Images do not belong in the copy. Set down all the entries exactly.

> _Dataset entries_:
******

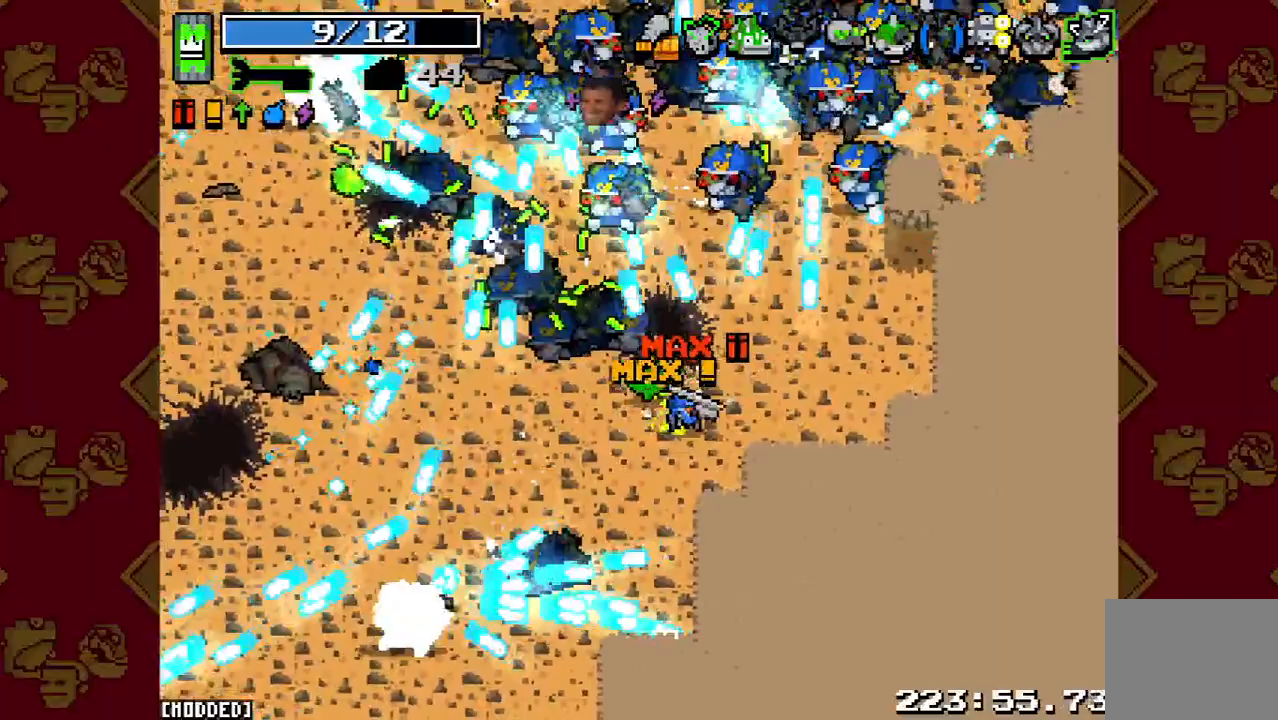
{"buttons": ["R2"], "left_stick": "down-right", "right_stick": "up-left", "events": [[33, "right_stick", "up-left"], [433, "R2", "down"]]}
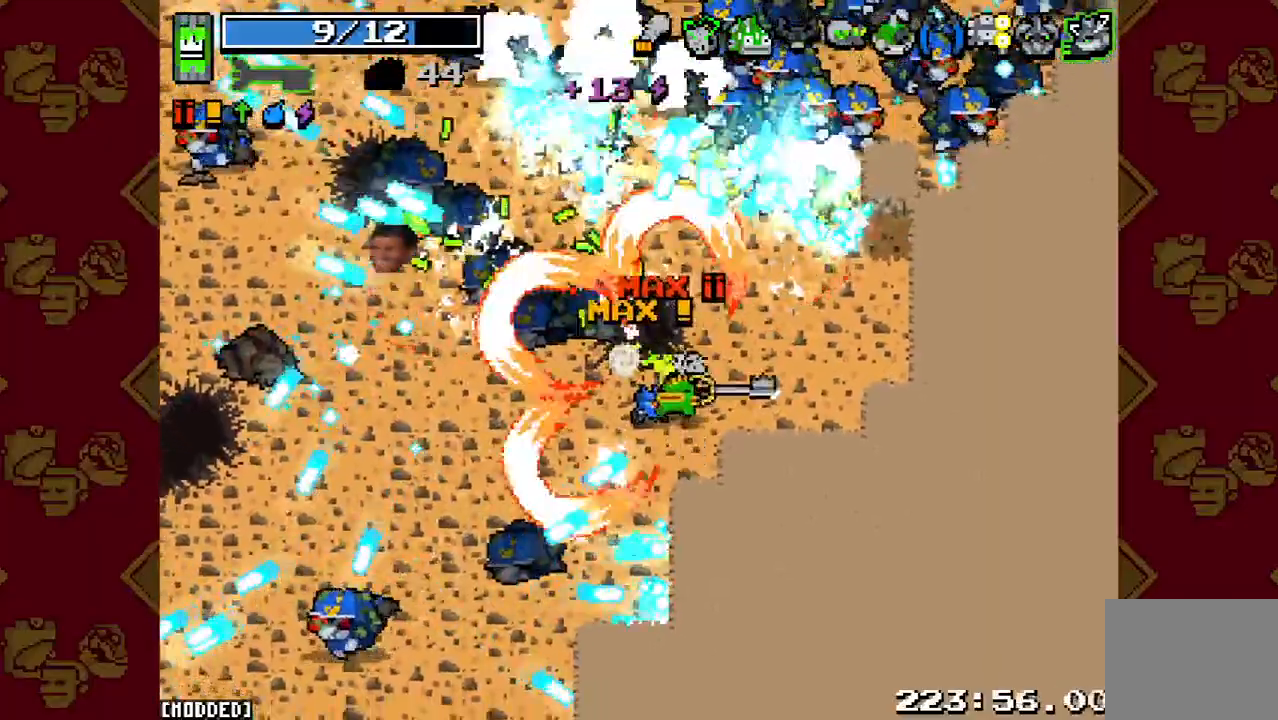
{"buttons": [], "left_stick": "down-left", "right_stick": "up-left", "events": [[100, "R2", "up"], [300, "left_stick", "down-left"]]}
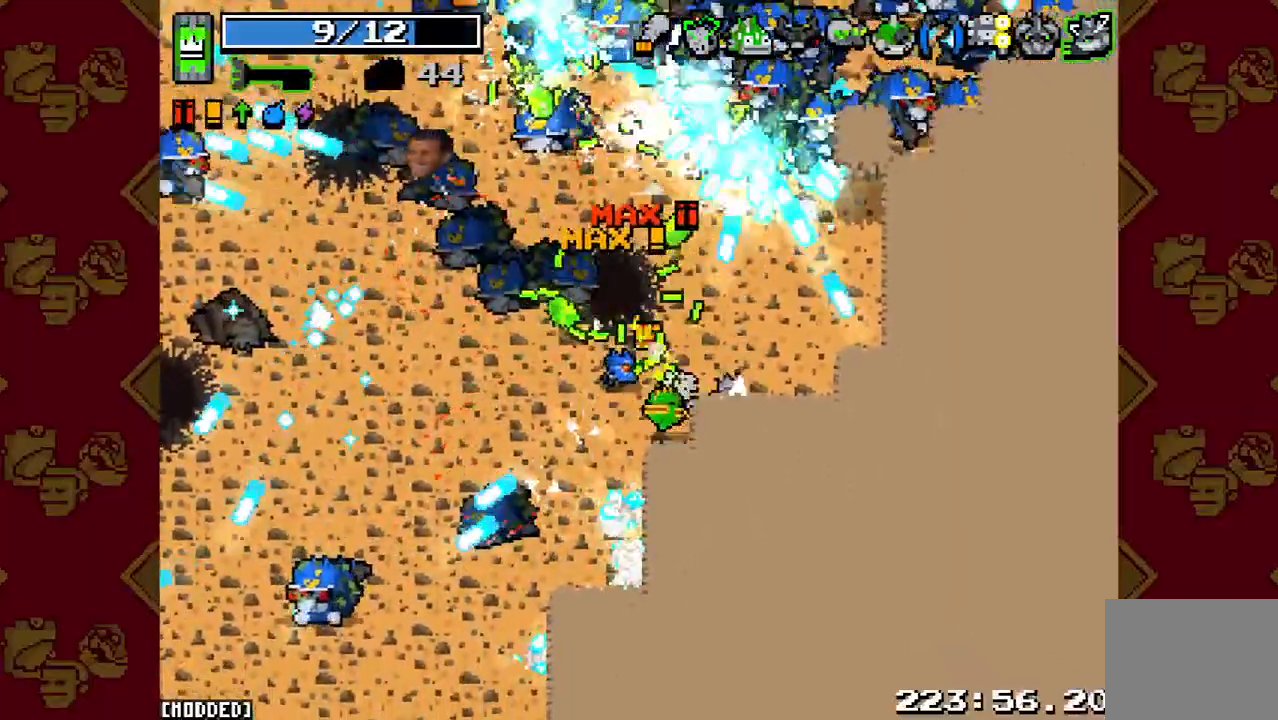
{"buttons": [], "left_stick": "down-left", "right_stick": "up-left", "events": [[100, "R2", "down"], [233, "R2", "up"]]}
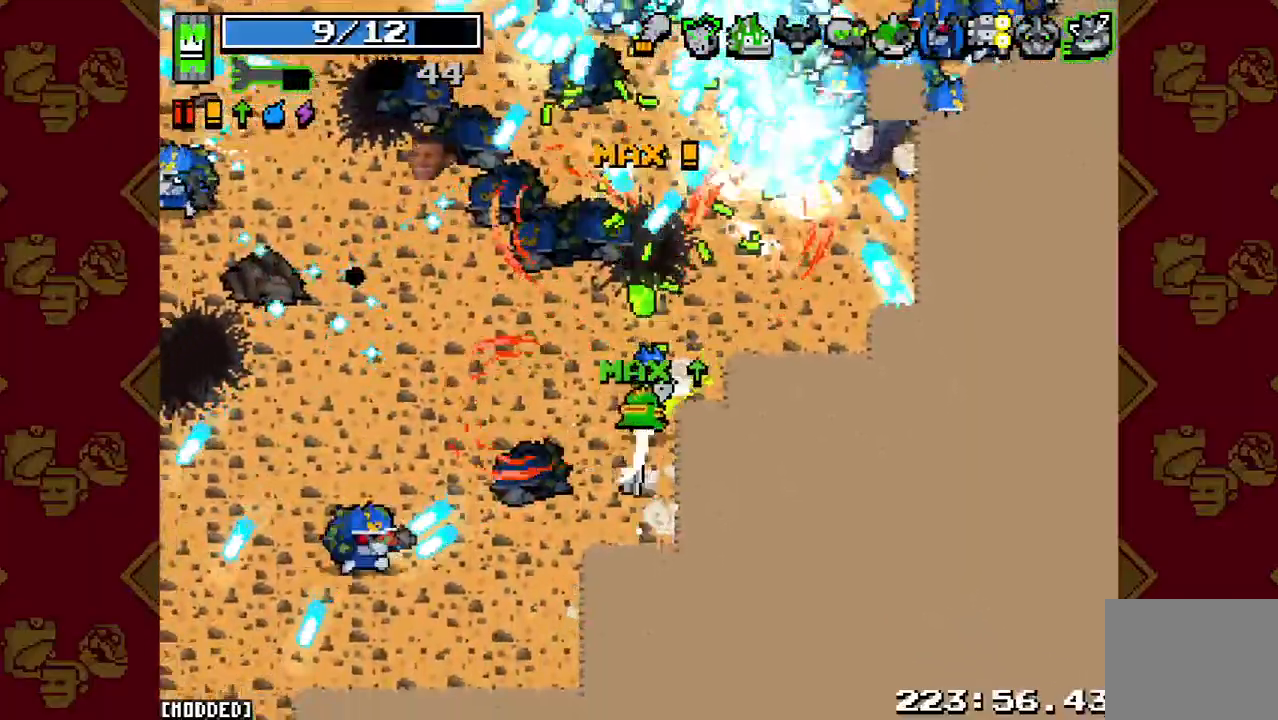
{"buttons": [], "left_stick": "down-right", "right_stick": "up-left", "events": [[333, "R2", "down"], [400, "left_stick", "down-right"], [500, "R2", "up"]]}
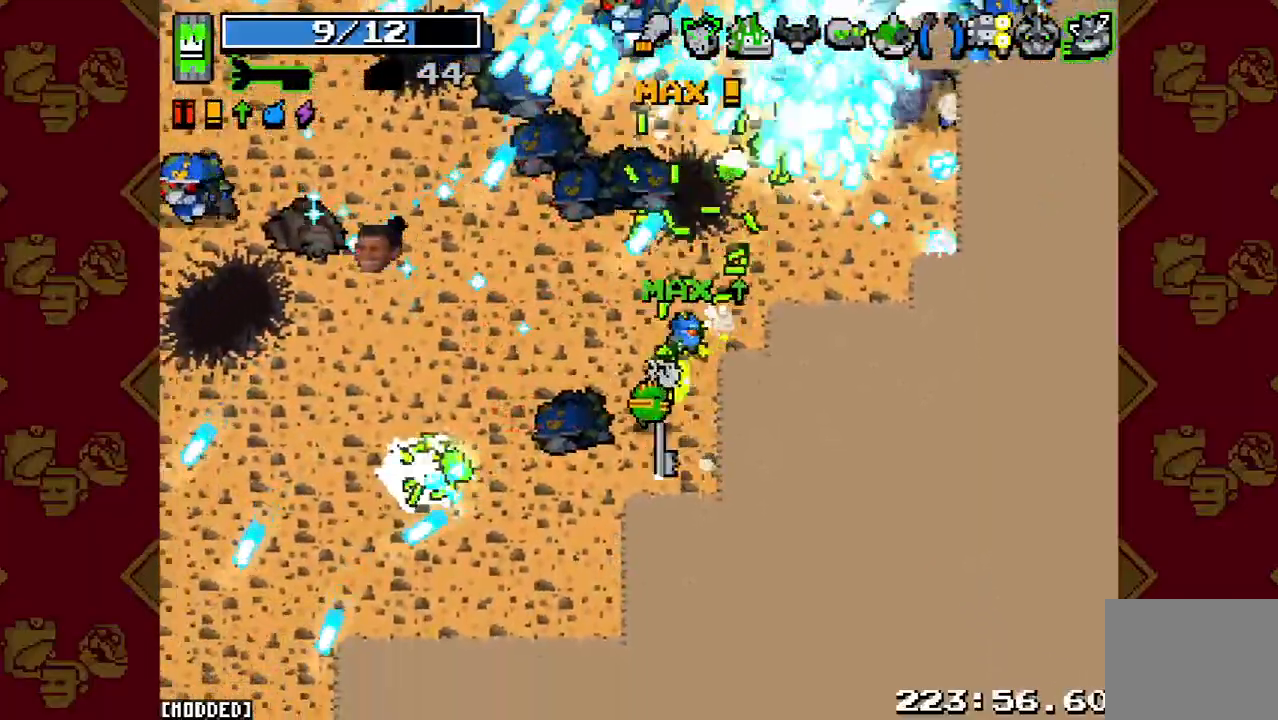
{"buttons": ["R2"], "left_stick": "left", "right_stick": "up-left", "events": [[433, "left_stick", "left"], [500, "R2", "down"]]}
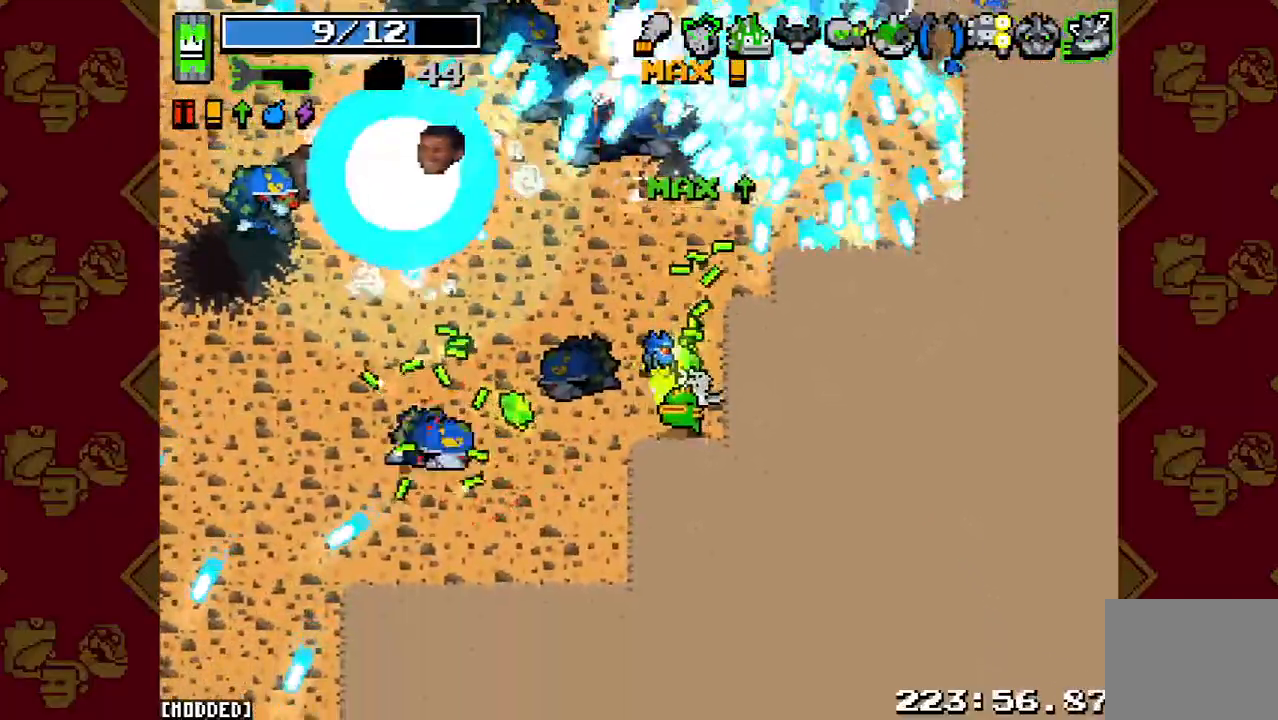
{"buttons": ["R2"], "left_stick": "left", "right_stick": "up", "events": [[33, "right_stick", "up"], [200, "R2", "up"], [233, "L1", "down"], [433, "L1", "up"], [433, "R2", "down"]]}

******

> _Answer for the task_:
{"buttons": ["R2"], "left_stick": "down-right", "right_stick": "up-left", "events": [[33, "right_stick", "up-left"], [433, "R2", "down"]]}
{"buttons": [], "left_stick": "down-left", "right_stick": "up-left", "events": [[100, "R2", "up"], [300, "left_stick", "down-left"]]}
{"buttons": [], "left_stick": "down-left", "right_stick": "up-left", "events": [[100, "R2", "down"], [233, "R2", "up"]]}
{"buttons": [], "left_stick": "down-right", "right_stick": "up-left", "events": [[333, "R2", "down"], [400, "left_stick", "down-right"], [500, "R2", "up"]]}
{"buttons": ["R2"], "left_stick": "left", "right_stick": "up-left", "events": [[433, "left_stick", "left"], [500, "R2", "down"]]}
{"buttons": ["R2"], "left_stick": "left", "right_stick": "up", "events": [[33, "right_stick", "up"], [200, "R2", "up"], [233, "L1", "down"], [433, "L1", "up"], [433, "R2", "down"]]}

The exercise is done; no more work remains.